Among the entries below, find each line with "width" and show it.

::::

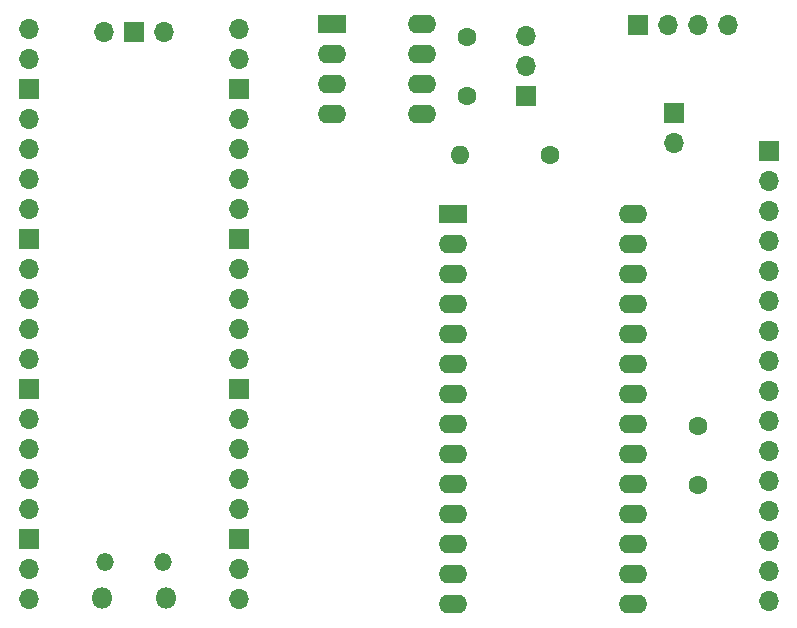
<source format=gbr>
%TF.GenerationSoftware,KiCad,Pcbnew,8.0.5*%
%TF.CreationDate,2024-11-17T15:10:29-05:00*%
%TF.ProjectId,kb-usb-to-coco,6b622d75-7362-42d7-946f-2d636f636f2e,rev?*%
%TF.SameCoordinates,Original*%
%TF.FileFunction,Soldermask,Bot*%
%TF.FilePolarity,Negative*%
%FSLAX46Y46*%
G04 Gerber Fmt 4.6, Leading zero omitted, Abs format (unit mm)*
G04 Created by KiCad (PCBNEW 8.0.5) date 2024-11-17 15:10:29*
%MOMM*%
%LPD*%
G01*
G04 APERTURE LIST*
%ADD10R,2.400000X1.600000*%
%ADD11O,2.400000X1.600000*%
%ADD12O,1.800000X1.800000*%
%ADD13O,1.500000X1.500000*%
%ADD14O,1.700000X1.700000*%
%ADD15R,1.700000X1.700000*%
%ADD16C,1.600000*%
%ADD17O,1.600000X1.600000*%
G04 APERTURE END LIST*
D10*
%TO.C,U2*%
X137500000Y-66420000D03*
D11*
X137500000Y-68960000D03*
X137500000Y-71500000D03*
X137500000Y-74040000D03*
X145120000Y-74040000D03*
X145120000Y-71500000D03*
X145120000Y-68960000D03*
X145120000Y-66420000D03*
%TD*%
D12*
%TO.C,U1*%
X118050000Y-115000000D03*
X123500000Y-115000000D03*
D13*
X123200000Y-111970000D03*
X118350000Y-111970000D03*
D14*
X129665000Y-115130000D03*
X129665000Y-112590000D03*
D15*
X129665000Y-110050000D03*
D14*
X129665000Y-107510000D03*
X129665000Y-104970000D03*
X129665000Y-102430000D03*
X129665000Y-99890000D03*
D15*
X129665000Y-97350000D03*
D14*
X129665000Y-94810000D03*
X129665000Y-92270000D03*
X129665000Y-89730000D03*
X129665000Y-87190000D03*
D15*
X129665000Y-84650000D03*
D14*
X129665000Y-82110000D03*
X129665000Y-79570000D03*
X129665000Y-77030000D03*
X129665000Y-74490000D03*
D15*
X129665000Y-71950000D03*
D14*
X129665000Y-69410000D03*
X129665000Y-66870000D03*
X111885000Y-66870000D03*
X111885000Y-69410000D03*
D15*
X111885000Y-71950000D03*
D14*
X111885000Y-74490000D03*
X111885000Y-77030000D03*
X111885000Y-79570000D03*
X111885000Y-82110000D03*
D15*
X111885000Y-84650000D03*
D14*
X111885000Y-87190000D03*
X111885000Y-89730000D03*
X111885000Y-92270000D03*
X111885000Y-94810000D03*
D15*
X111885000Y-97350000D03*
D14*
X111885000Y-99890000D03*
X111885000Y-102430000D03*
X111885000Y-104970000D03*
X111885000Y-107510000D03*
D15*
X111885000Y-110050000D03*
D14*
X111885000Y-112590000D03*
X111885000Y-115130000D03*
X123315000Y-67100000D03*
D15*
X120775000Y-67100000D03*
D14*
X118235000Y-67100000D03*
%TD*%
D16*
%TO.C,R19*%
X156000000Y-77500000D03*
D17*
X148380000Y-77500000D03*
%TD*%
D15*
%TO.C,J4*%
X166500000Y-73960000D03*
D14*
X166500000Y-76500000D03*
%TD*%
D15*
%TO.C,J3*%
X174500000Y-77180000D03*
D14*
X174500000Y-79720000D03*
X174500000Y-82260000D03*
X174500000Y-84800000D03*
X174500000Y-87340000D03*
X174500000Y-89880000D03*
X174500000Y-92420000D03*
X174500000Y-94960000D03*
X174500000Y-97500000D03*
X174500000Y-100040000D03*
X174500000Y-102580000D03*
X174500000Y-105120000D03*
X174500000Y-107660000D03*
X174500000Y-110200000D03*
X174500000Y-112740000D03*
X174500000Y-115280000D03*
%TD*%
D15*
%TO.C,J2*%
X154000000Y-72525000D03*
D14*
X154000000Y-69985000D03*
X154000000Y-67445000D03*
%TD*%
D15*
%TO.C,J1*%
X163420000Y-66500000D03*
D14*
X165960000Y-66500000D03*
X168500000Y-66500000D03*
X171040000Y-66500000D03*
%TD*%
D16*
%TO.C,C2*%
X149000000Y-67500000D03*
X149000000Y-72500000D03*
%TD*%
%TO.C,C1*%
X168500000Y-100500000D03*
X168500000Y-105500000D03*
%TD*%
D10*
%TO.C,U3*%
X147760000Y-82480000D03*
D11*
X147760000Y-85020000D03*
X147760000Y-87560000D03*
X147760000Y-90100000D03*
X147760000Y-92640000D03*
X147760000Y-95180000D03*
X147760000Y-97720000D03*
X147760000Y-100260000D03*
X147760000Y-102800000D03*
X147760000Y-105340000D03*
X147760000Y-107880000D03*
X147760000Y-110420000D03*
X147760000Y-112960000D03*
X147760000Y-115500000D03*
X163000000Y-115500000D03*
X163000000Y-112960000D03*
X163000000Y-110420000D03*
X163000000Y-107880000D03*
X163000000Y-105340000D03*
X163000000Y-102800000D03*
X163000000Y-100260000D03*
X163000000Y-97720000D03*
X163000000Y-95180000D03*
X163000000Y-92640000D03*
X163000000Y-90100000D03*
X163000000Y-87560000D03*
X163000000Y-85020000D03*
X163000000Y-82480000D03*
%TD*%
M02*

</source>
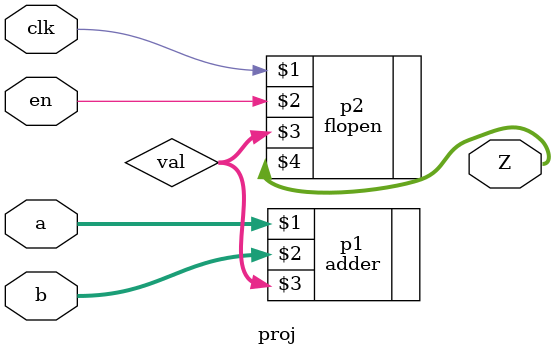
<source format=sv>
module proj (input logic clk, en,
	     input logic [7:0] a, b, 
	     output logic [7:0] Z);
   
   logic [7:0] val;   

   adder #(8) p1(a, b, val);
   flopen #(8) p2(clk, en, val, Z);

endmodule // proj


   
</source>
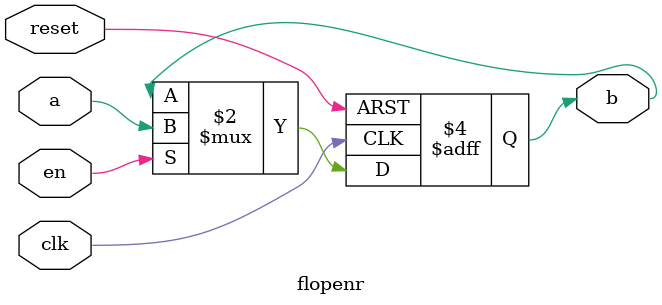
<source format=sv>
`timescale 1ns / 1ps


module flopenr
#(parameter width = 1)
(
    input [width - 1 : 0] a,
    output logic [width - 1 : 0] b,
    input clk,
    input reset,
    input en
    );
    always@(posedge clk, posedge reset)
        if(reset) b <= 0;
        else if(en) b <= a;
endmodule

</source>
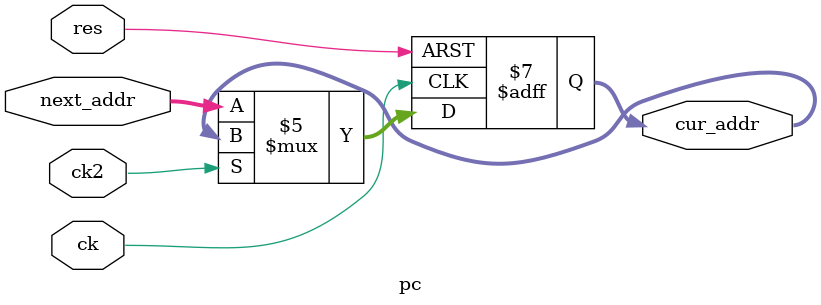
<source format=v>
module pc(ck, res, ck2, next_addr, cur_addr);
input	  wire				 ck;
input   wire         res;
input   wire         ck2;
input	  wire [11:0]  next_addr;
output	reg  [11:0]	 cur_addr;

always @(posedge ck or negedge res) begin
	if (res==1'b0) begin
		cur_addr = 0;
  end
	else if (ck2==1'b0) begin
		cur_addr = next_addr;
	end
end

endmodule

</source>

::::

> **EXERCISE ANSWER**:
#(parameter width = 1)
    input [width - 1 : 0] a,
    output logic [width - 1 : 0] b,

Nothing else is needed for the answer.